Statistical Decision-Making should control the Incorrect Decision Rate

Hong Tian Speaker
BeiGene
 
Monday, Aug 4: 10:30 AM - 10:55 AM
Topic-Contributed Paper Session 
Music City Center 
Statistics is truly a science of facilitating data informed decisions – to control and minimize the Incorrect Decision rate (such as incorrectly targeting a patient subgroup). I would like to share some intriguing observations regarding some commonly used procedures.
One interesting finding is the log-rank test does not control the Familywise Type I error rate strongly, when the log-rank test is viewed as a test combining N individual 2x2 contingency table tests (where N is the number of unique event times). The danger of making an incorrect decision upon the rejection of a log-rank test is classic: interpreting the cause of the rejection post hoc. It is the reason why usually strong control of the Familywise Type I error rate is required. Thus, in survival analysis, to control the incorrect decision rate, decision-making should incorporate a logic respecting efficacy measure such as ratio of survival times as well.
I general, an inflated Incorrect Decision rate when the Type I error rate is seemingly controlled is due to "rejecting for wrong reasons" not being counted.
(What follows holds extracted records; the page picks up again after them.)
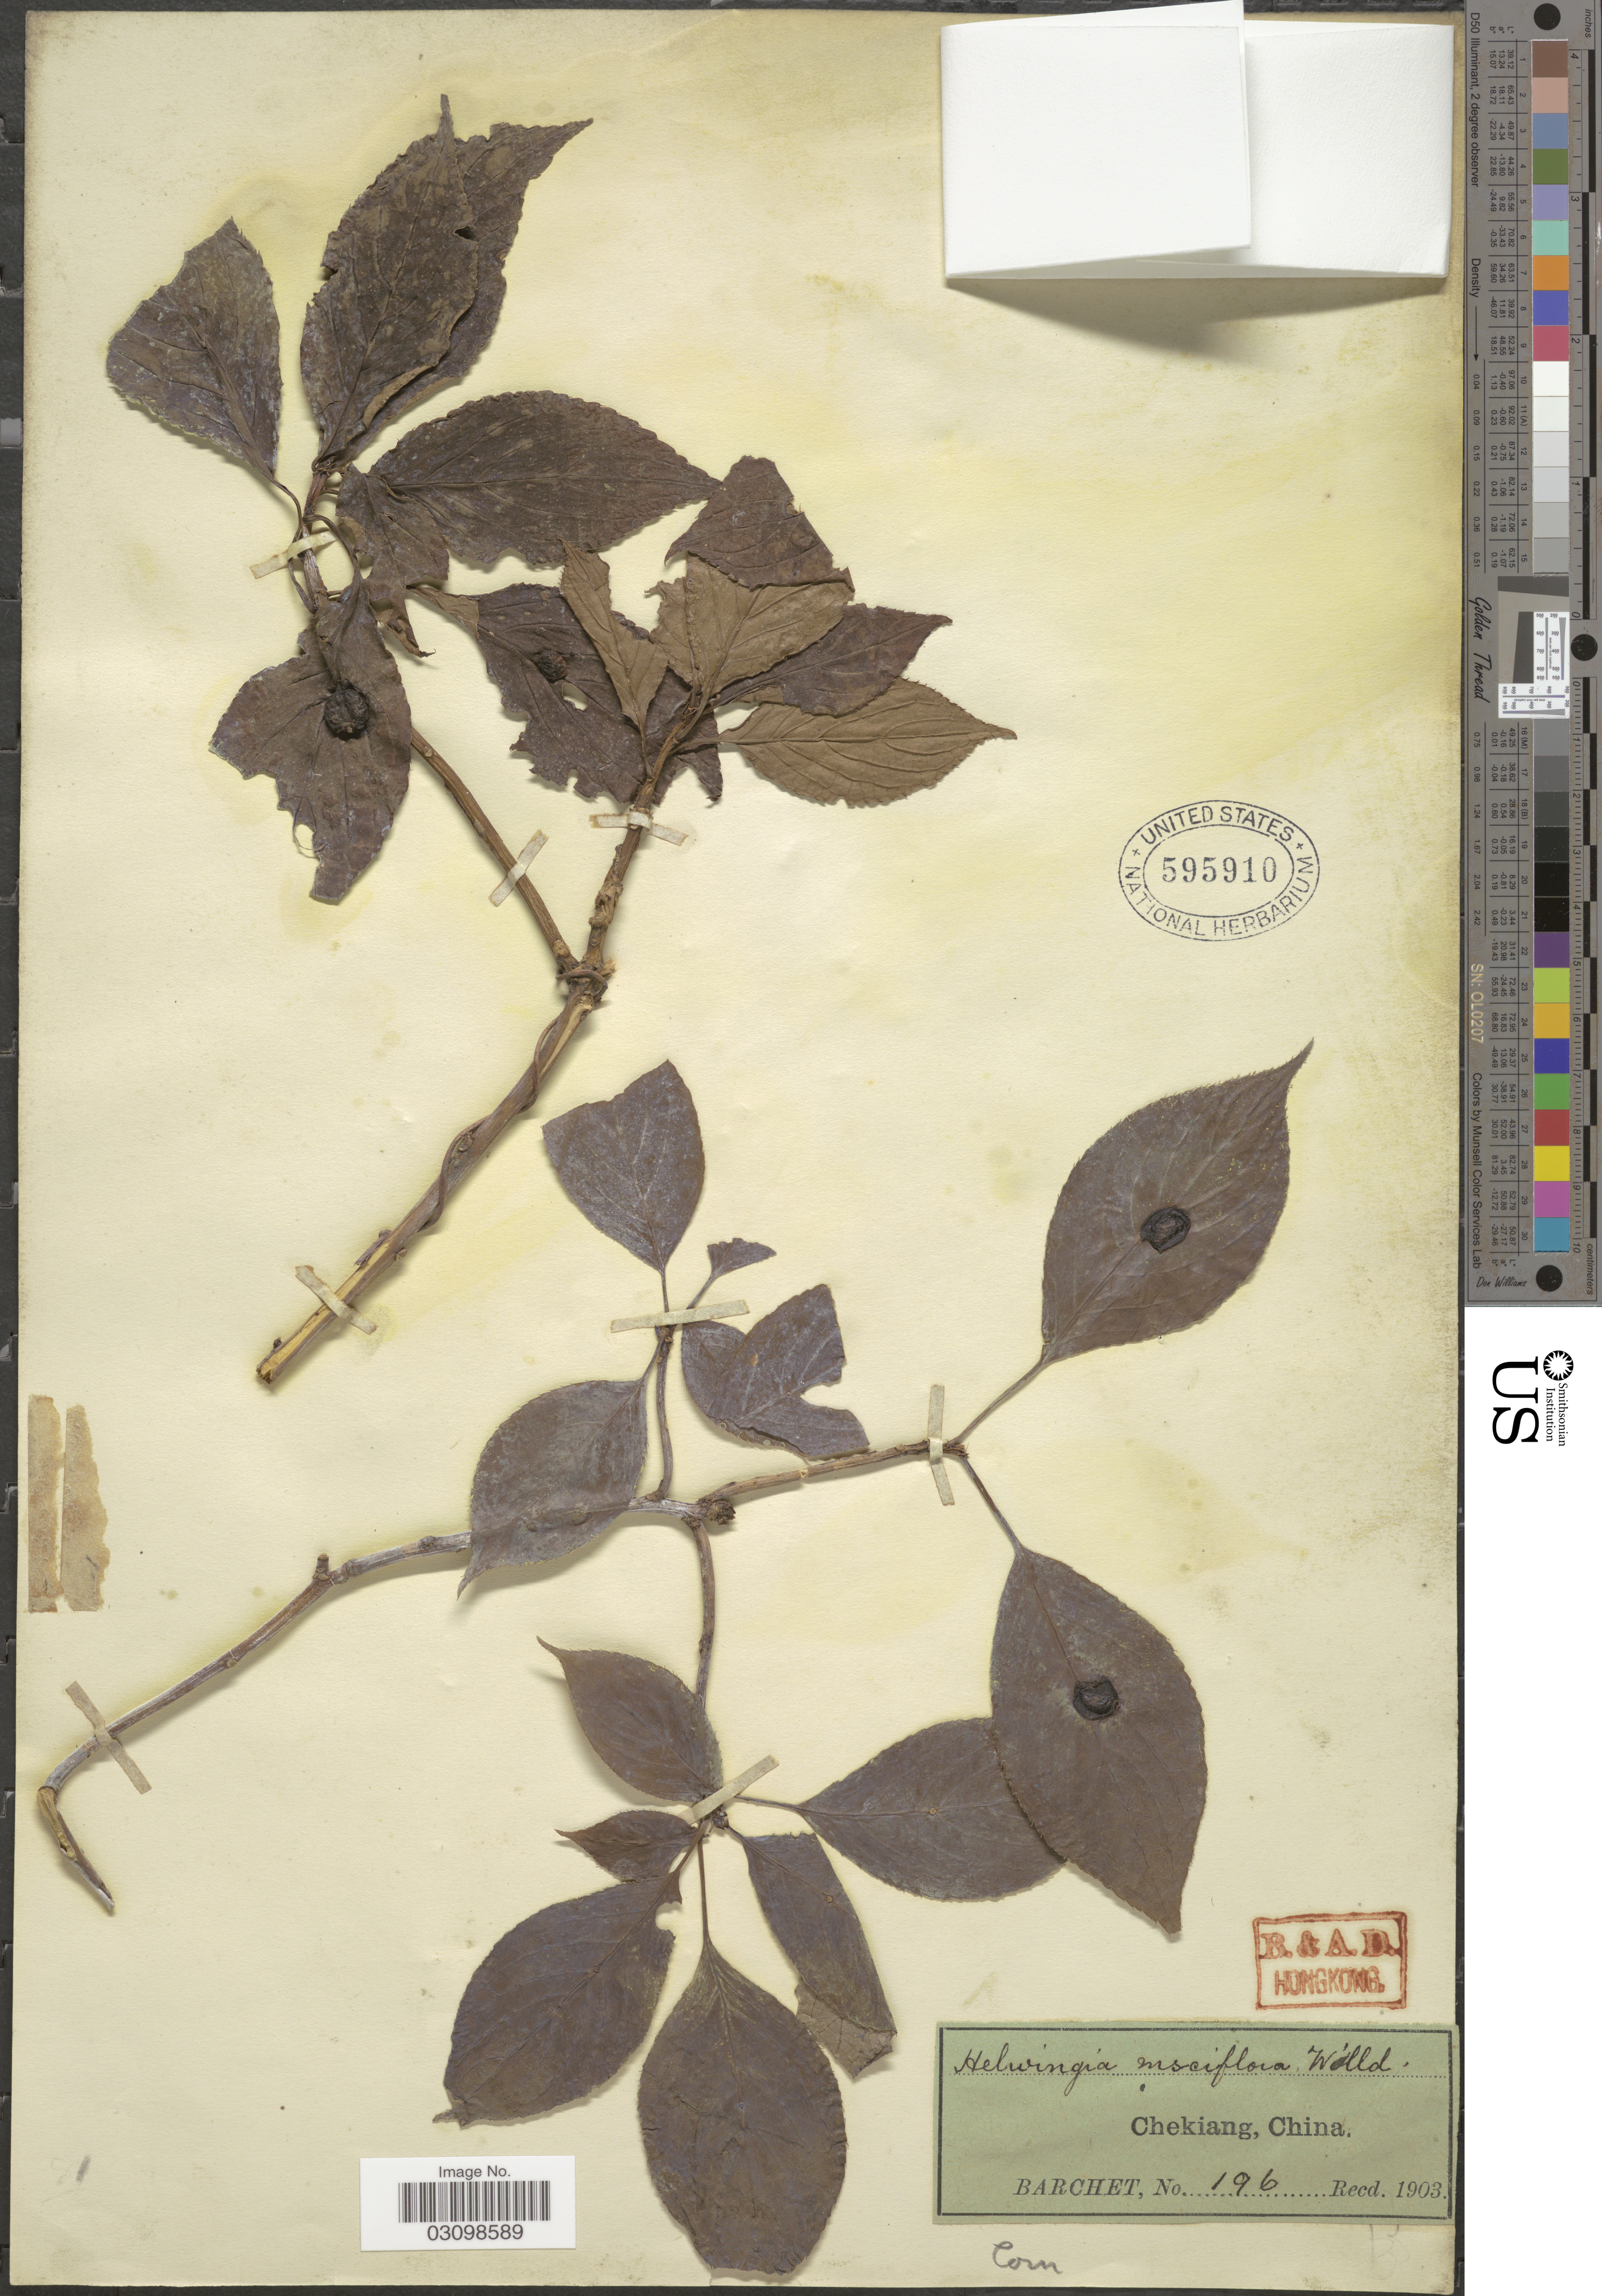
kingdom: Plantae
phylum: Tracheophyta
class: Magnoliopsida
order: Aquifoliales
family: Helwingiaceae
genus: Helwingia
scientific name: Helwingia japonica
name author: (Thunb.) Dietr.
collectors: S. P. Barchet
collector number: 196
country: China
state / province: Zhejiang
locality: Chekiang.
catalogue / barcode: US 595910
I will give an illustrative example that, in 2-sided testing involving multiple doses and endpoints, there is a danger of incorrectly labeling a compound as having efficacy in a secondary endpoint when there is not, if directional error rate is not counted as a Type I error. This could happen with alternative primary endpoints. Efficacy is directional, so in 2-sided testing, directional error should be counted. Confidence set methods are recommended, because they automatically control the directional error rate.
Statisticians are guardians of science - where we shine the most.